Jumat, 21 November 2008

Hubungan Industri Farmasi dan Dokter

Hubungan dokter-pasien dewasa ini merupakan topik yang semakin sering dibahas. Apalagi dengan semakin meningkatnya ketidakpuasan pasien dan keluarga terhadap layanan dokter di Indonesia maka pentingnya hubungan dokter-pasien yang baik semakin dirasakan. Bagaimana pula dengan hubungan industri farmasi dan dokter ? Kita dapat memandang hubungan ini dari berbagai segi. Media massa sering memberitakannya sebagai hubungan yang kurang sehat dan menjadi salah satu faktor yang menyebabkan harga obat di Indonesia semakin tak terjangkau. Industri farmasi melalui perusahaan yang memasarkan obatnya dituduh dengan berbagai cara membujuk dokter untuk meresepkan produknya. Sedangkan dokter diduga telah mengambil keuntungan dari peresepan obat tersebut. Opini publik mengenai hubungan seperti itu cukup kuat seolah memang sebagaian besar dokter melakukannya. Upaya profesi kedokteran dan farmasi untuk menegakkan etik dalam peran masing-masing sebenarnya cukup nyata. Ikatan Dokter Indonesia berkali-kali mengingatkan anggotanya agar berpihak pada masyarakat lemah dan tidak tergoda bujuk rayu perusahaan farmasi.

Di lain pihak profesi kepfarmasian serta perhimunan industri farmasi juga telah menyusun etik pemasaran yang pada dasarnya mencegah pemasaran obat dengan cara hubungan tak sehat dengan dokter. Pada panduan pemasaran tersebut jelas disebutkan apa yang boleh dan tidak boleh dilakukan dalam pemasaran obat yang berkaitan dengan hubungan industri farmasi dengan dokter. Pemberian hadiah apalagi uang dilarang. Perusahaan farmasi dapat mendukung program pengembangan profesi dokter namun dukungan tersebut tidak dilakukan untuk perorangan tapi untuk pengembangan profesi atau institusi. Jika profesi kedokteran dan kefarmasian sudah mempunyai rambu-rambu dalam hubungan industri farmasi dan dokter kenapa masih ada kecurigaan masyarakat ? Masyarakat merasakan beban harga obat yang semakin tinggi.
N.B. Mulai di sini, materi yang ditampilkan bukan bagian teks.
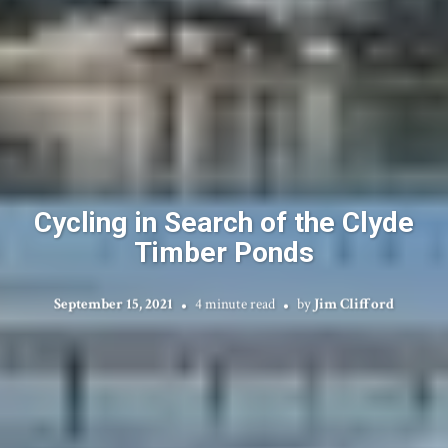
Cycling in Search of the Clyde
Timber Ponds
September 15, 2021
4 minute read
by
Jim Clifford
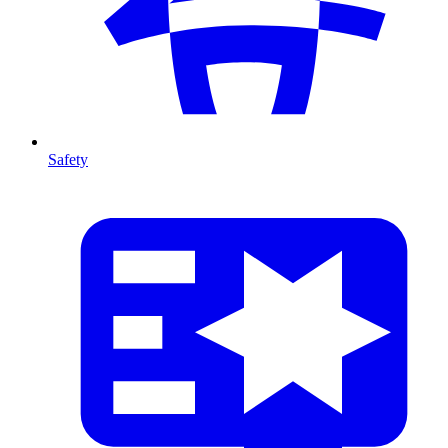
Safety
Meski mereka memahami biaya untuk penemuan obat baru amat mahal namun mereka juga merasakan bahwa banyak obat sekarang ini yang harganya sudah lebih tinggi daripada emas. Obat yang sudah habis masa patennya di Indonesia tak kunjung turun harganya. Padahal di negeri lain obat tersebut harganya diturunkan secara nyata. Beban yang dipikul masyarakat semakin terasa berat karena sebagian besar anggota masyarakat harus membayar harga tersebut dengan uang dari kantong mereka sendiri. Jumlah peserta asuransi kesehatan di negeri kita belumlah seperti yang diharapkan.

Mungkinkan hubungan industri farmasi-dokter dikembangkan untuk kepentingan yang lebih luas yaitu masyarakat. Industri farmasi memproduksi obat yang bermutu serta biaya pemasarannya tidak tinggi. Dokter menggunakan obat secara rasional dan tidak terpengaruh oleh bujukan perusahaan farmasi. Persaingan yang sehat di kalangan industri farmasi akan memperkuat industri farmasi. Sedangkan penggunaan obat secara rasional sesuai dengan prinsip profesi keberpihakkan kepada masyarakat luas (altruisme). Maukah industri farmasi di Indonesia meningkatkan kemampuannya sehingga lebih mampu bersaing? Maukah kalangan kedokteran menghapus berbagai previlege yang mungkin ada selama ini sebagai efek samping persaingan pemasaran obat yang tidak sehat ? Nampaknya jawabannya hanya satu yaitu : harus mau. Kalau tidak kepercayaan masyarakat kepada industri farmasi dan profesi kedokteran di negeri kita akan semakin pudar.